In Sandton it’s time for Yoga Péche, for Pain au Chocolat and Fair Trade coffee. Beneath the Convention Center’s industrial-style exposed ceiling, bathed in an electric yellow glow, doe–eyed Danielle Bouic gazes lovingly at a red velvet cake on the counter of the Mastroantonio shop front, it being the newest and most decadent addition to the temporary restaurant’s breakfast spread. The night before saw Bouic and her team churning out hundreds of ‘profitrolls’ and ascolana salads. Apparently the pop up, rugged gourmet style restaurant stall had just packed up at the Taste Festival and moved swiftly here, with Thursday night being their busiest yet.
The opening night of the FNB Food and Wine Fair took the form of an up-market food court. Pleasantly decorative art was placed on the periphery of the main dining area, providing entertainment and conversation starters for the crowd of eager gourmands. Roughly constructed pizza ovens and thin silver frying pans produced small, flavorsome, meals that were quickly sold to blonde girls wearing heels and gray men wearing scarves. Mastroantonio knows how to make people spend money and get happy quickly. The convention center was transformed, for one night, into a cheerful, reasonable place of abundance, success and gastronomic fulfillment. A portion of delicately sculpted capresina mozzarella proved to be a perfect entrée to the more elaborate spaghetti al tonno fresco, a seared tuna oriented main that won the affections of many. Penne Campagnola provided a more herbaceous alternative, the sauce consisting of sautéed brinjal and thinly shaved zuccini folded into a light tomato jiz. The panforte fingers transported one directly to Tuscany, a place not that far removed, at least aesthetically, from the sandy arches and burnt-orange villas of Sandton’s CBD.

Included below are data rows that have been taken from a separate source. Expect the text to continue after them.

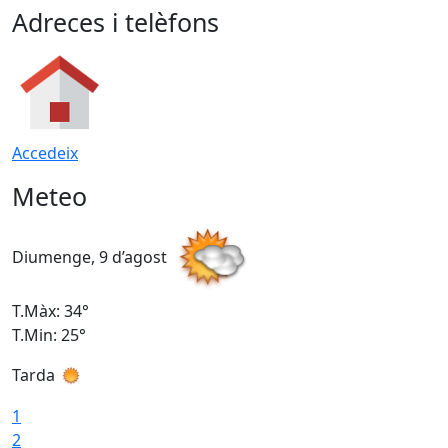
Adreces i telèfons
Accedeix
Meteo
Diumenge, 9 d’agost
D
T.Màx: 34°
T
T.Min: 25°
T
Tarda
T
1
2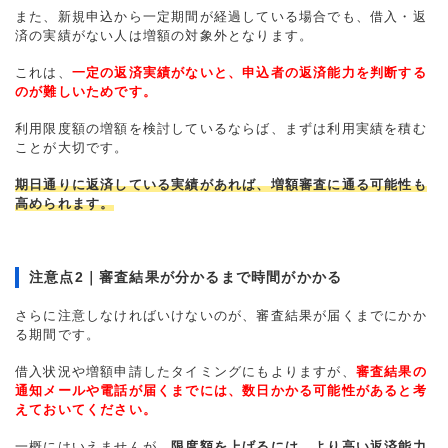
また、新規申込から一定期間が経過している場合でも、借入・返
済の実績がない人は増額の対象外となります。
これは、
一定の返済実績がないと、申込者の返済能力を判断する
のが難しいためです。
利用限度額の増額を検討しているならば、まずは利用実績を積む
ことが大切です。
期日通りに返済している実績があれば、増額審査に通る可能性も
高められます。
注意点2｜審査結果が分かるまで時間がかかる
さらに注意しなければいけないのが、審査結果が届くまでにかか
る期間です。
借入状況や増額申請したタイミングにもよりますが、
審査結果の
通知メールや電話が届くまでには、数日かかる可能性があると考
えておいてください。
一概にはいえませんが、
限度額を上げるには、より高い返済能力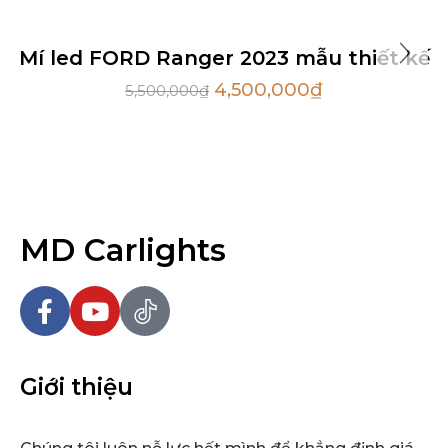
Sale
Hot
Mí led FORD Ranger 2023 mẫu thiết kế
4,500,000
₫
5,500,000
₫
MD Carlights
Giới thiệu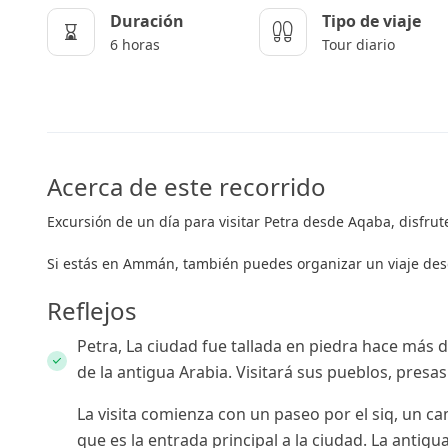
Duración
Tipo de viaje
6 horas
Tour diario
Acerca de este recorrido
Excursión de un día para visitar Petra desde Aqaba, disfru
Si estás en Ammán, también puedes organizar un viaje des
Reflejos
Petra, La ciudad fue tallada en piedra hace más 
de la antigua Arabia. Visitará sus pueblos, presa
La visita comienza con un paseo por el siq, un ca
que es la entrada principal a la ciudad. La antigua 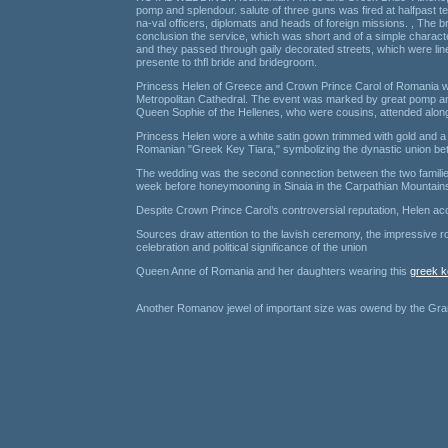
pomp and splendour. salute of three guns was fired at halfpast te
na-val officers, diplomats and heads of foreign missions. , The 
conclusion the service, which was short and of a simple characte
and they passed through gaily decorated streets, which were lined
presente to thfl bride and bridegroom.
Princess Helen of Greece and Crown Prince Carol of Romania were
Metropolitan Cathedral. The event was marked by great pomp and
Queen Sophie of the Hellenes, who were cousins, attended alongs
Princess Helen wore a white satin gown trimmed with gold and a
Romanian "Greek Key Tiara," symbolizing the dynastic union be
The wedding was the second connection between the two families
week before honeymooning in Sinaia in the Carpathian Mountain
Despite Crown Prince Carol’s controversial reputation, Helen acce
Sources draw attention to the lavish ceremony, the impressive roya
celebration and political significance of the union
Queen Anne of Romania and her daughters wearing this
greek k
Another Romanov jewel of important size was owend by the Gr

Colours and textures existed harmoniously in this culinary palimpsest of aromas and flavours. The demand for the sufficiently palatable Premmy champagne and Idiom wine resulted in bulbous queues snaking through and beyond the peripheral art booths.
The evening was an elixir of muddled Italian home-style cuisine, efficient service and an elaborately decorated setting. Prices were reasonable in comparison to the décor on show, which lacked the convenient and sumptuous appeal of Mastroantonio’s well organized, formally significant, sustainably packaged dining experience. It’s no wonder that the Mastroantonio Franchise’s motto is ‘the art of good eating.’ Thank you, FNB, for feeding us so spectacularly.